Consigne de travail 1.
Mets à jour l'ensemble des enregistrements ci-dessous en remplaçant « chart » par « graph » sans rien modifier d'autre, et laisse les images hors de ta réponse.

Ce furent d'abord de simples abris sous quelque grosse pierre,
comme ceux des hommes préhistoriques. Les alpinistes qui les utilisaient
apportaient sur leur dos une couverture et un maigre fagot, et grelottaient
autour d'un petit feu, au fond de ces tanières humides.
Peu à peu, les sociétés alpines élevèrent des cabanes
primitives, avec un peu de paille sur un lit de planches, véritables « salles
de police » transportées de la caserne dans les montagnes. Quelques
matelas, un petit fourneau de fonte, deux ou trois pots et autant de casseroles
étaient déjà un grand luxe. Tels étaient les refuges de montagne aux environs
de 1900. Plus tard, les Clubs alpins, français et étrangers, édifièrent au prix
de bien des peines et des sacrifices de confortables maisonnettes, où un
gardien tout l'été fournissait aux grimpeurs le vin, la soupe et le feu, et
certains de ces refuges ont grandi, au cours de ces dernières années, jusqu'à
pouvoir abriter certains soirs cent à cent cinquante personnes, facilitant
ainsi grandement l'approche des hautes cimes et les plus intéressantes
ascensions.
Mais tout récemment, spécialement depuis la guerre, un
problème grave vient de se poser, celui de l'invasion des refuges par des
foules qui les choisissent comme but de promenade et en rendent l'utilisation
impossible aux cordées de véritables alpinistes, pour qui une nuit au refuge
est une nécessité.

Images de données tracées:

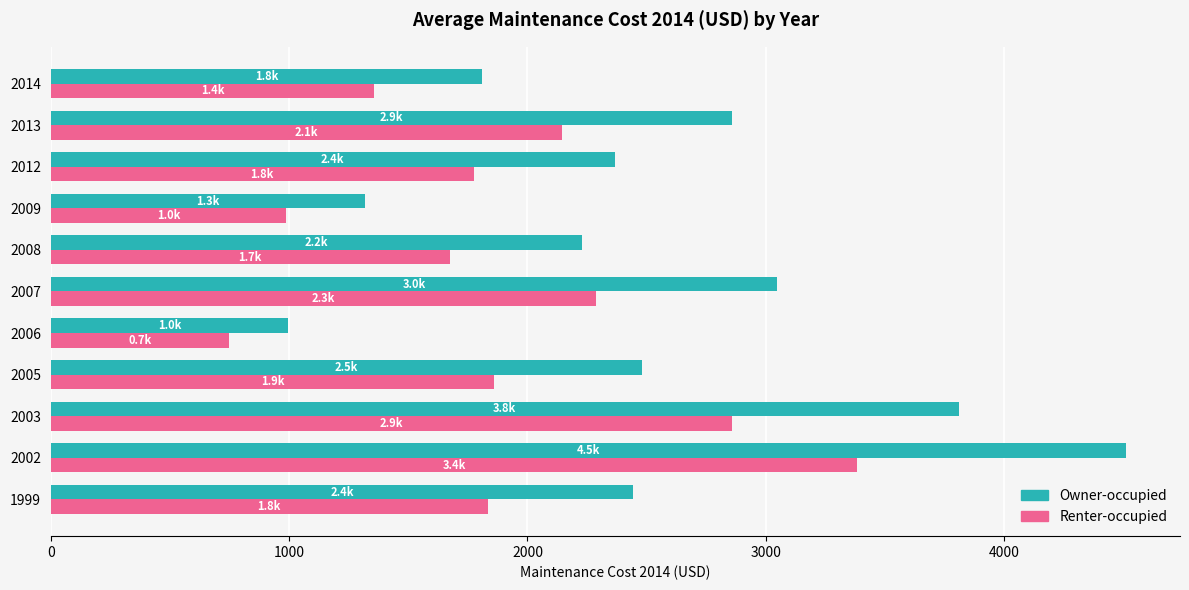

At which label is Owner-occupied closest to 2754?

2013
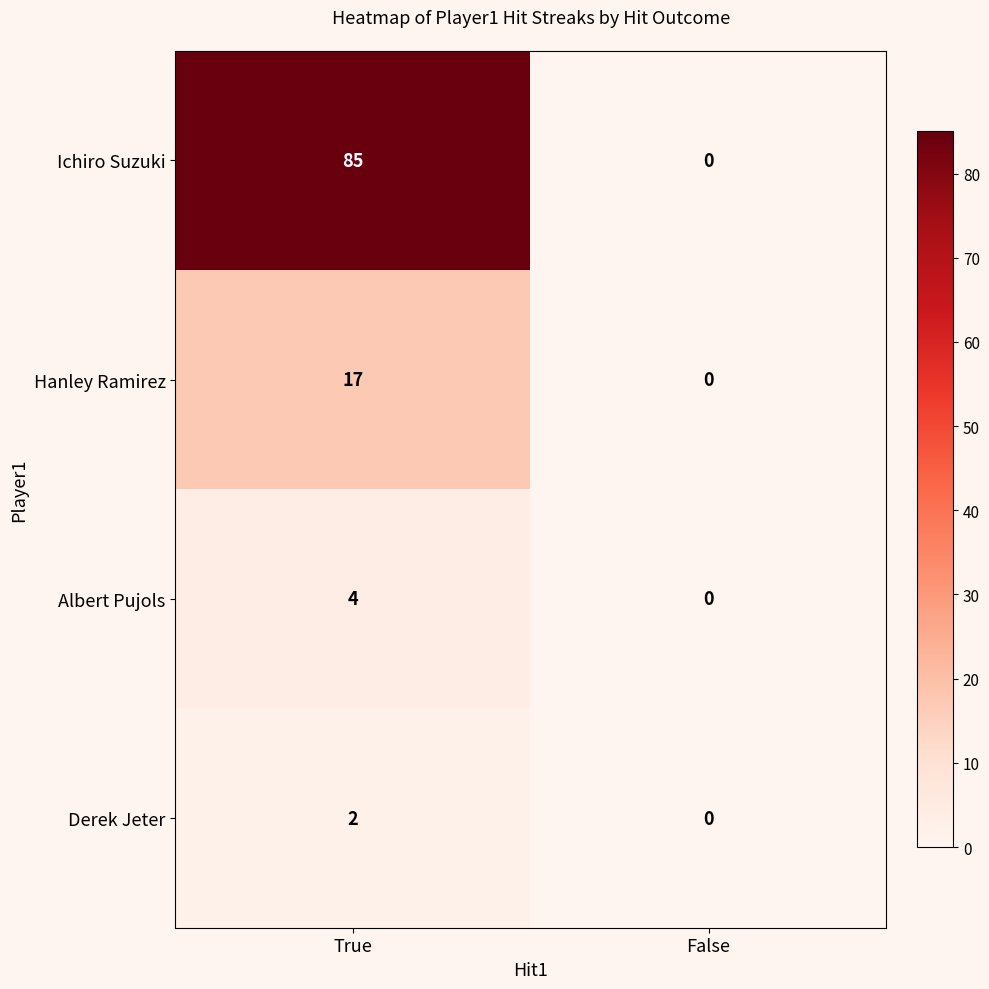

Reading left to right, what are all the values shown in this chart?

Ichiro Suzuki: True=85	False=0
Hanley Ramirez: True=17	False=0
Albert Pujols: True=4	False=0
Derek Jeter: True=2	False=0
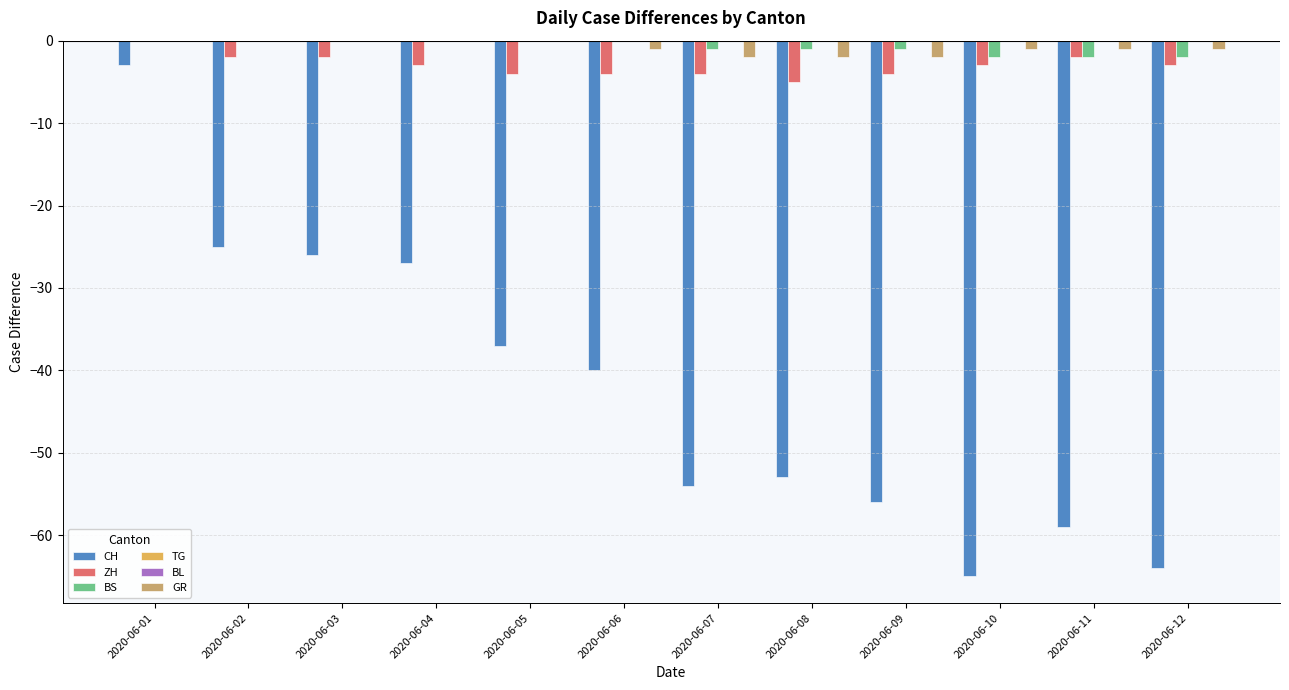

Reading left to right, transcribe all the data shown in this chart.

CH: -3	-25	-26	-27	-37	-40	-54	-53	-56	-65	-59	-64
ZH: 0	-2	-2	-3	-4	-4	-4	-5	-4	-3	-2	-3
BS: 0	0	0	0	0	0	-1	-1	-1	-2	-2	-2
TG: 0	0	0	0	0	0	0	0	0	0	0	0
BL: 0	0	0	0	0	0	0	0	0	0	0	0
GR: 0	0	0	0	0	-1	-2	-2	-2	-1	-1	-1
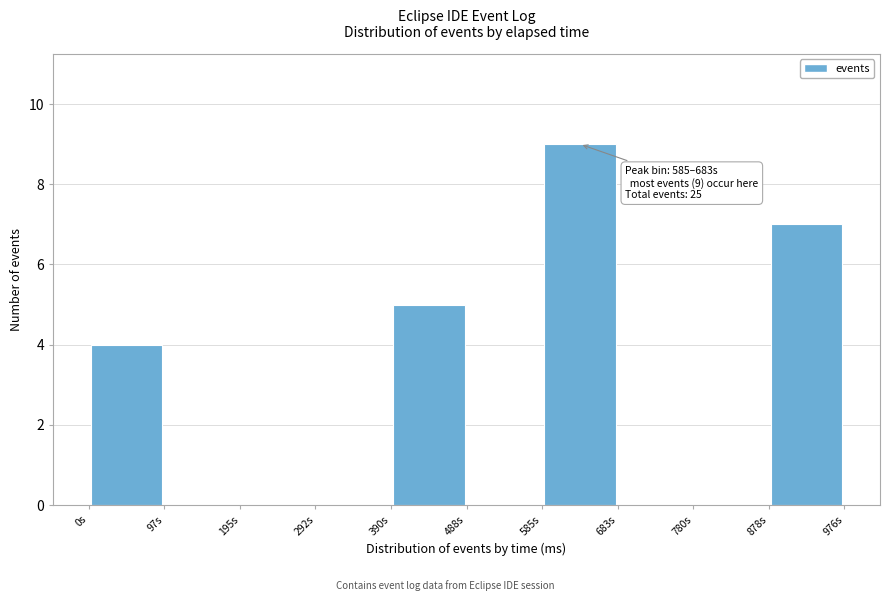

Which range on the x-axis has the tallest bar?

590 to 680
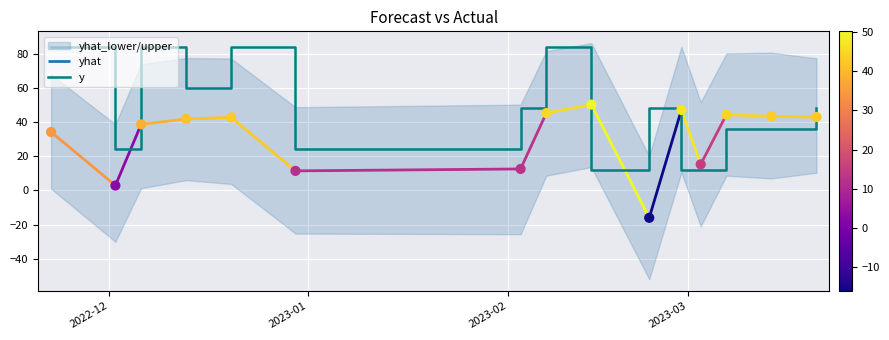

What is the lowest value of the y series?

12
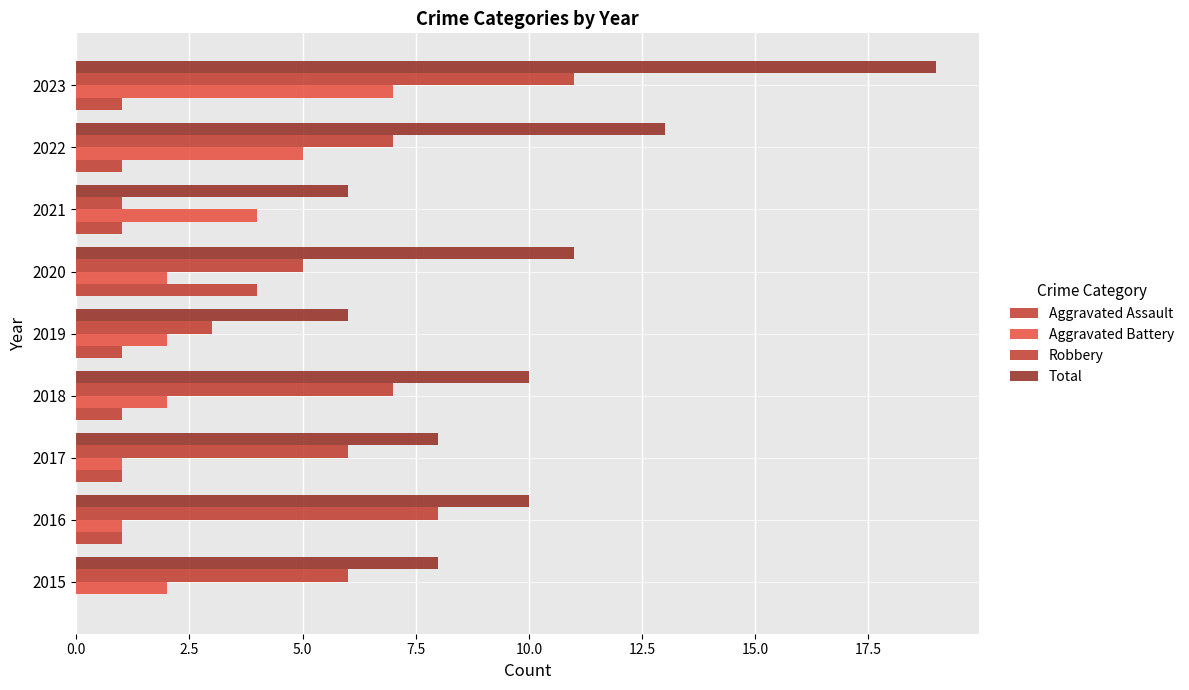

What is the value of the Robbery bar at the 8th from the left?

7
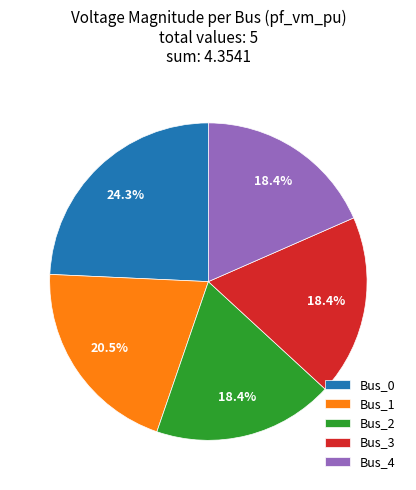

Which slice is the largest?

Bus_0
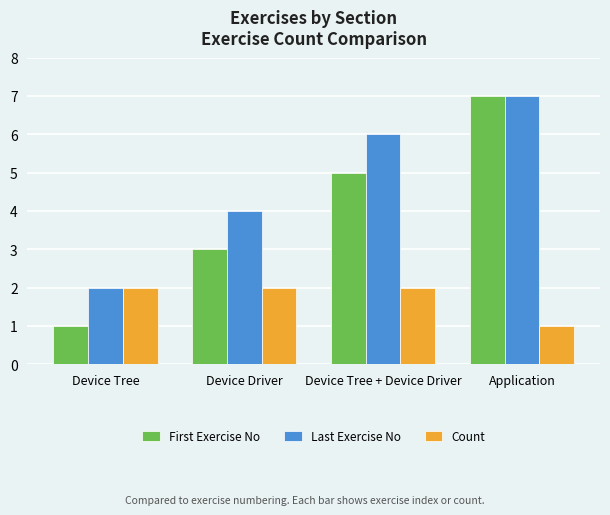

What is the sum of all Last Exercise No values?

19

Consigne de travail 2.
Rédige la suite du texte sur les refuges de montagne à partir de sa dernière phrase.

Zone de réponse 1.
At which label is Owner-occupied closest to 2754?

2013

Reading left to right, what are all the values shown in this graph?

Ichiro Suzuki: True=85	False=0
Hanley Ramirez: True=17	False=0
Albert Pujols: True=4	False=0
Derek Jeter: True=2	False=0

Reading left to right, transcribe all the data shown in this graph.

CH: -3	-25	-26	-27	-37	-40	-54	-53	-56	-65	-59	-64
ZH: 0	-2	-2	-3	-4	-4	-4	-5	-4	-3	-2	-3
BS: 0	0	0	0	0	0	-1	-1	-1	-2	-2	-2
TG: 0	0	0	0	0	0	0	0	0	0	0	0
BL: 0	0	0	0	0	0	0	0	0	0	0	0
GR: 0	0	0	0	0	-1	-2	-2	-2	-1	-1	-1

Which range on the x-axis has the tallest bar?

590 to 680

What is the lowest value of the y series?

12

What is the value of the Robbery bar at the 8th from the left?

7

Which slice is the largest?

Bus_0

What is the sum of all Last Exercise No values?

19

Zone de réponse 2.
Les « collectivités » — je ne nomme personne, vu
les susceptibilités chatouilleuses de ces groupements — mettent facilement en
route trente, cinquante ou quatre-vingts jeunes gens, pour aller coucher à un
refuge étroit pour la moitié de ce chiffre. Là, on mène un grand vacarme,
jusqu'à une heure avancée, et le lendemain on redescend, après un petit tour
sur le glacier. Quant aux alpinistes qui ont réussi à se faufiler, et qui
voudraient que le silence se fît vers dix heures, partant à trois heures du
matin pour quelque course dure, ils sont proprement chahutés et houspillés, ces
jeunes gens leur déclarant tout net qu'ils ont autant de droit que quiconque à
être là et à faire ce qu'ils veulent.
Ce en quoi ils se trompent, car presque tous les refuges
sont propriété privée, appartenant à des sections du Club-alpin, qui les ont
fait élever à coups de millions dans un but précis, qui n'est nullement de
servir de but de week-end. Tout le conflit est là : ces cabanes sont des
points de départ, et non des buts de promenades. Elles ont été édifiées pour
tout autre chose que pour héberger de simples excursionnistes, si curieux que
cela puisse paraître.
Il existe d'ailleurs un règlement des refuges, qui fixe
l'ordre de priorité des occupants, mettant en tête les malades et les blessés,
puis les membres des diverses sociétés alpines et les ascensionnistes ayant à
effectuer de grandes courses, et ensuite les simples visiteurs. Mais, si cet
ordre est facile à faire respecter dans les refuges gardés, allez donc vous en
prévaloir dans les cabanes sans gardien ou vous arrivez à la nuit, pour y
trouver quarante gaillards chantant au son de l'accordéon ou de l'harmonica !
Il me souvient de Ravanel, le vieux gardien de l'ancien
refuge du Couvercle, qui, un soir, envoya purement et simplement coucher dehors
deux malotrus qui faisaient du vacarme après minuit. Lorsqu'une heure après ils
vinrent s'excuser, tout transis de froid, le vieux guide les écouta
attentivement, approuva, puis leur dit :
— Puisque vous voilà revenus à de bons sentiments, je veux
bien faire quelque chose pour vous.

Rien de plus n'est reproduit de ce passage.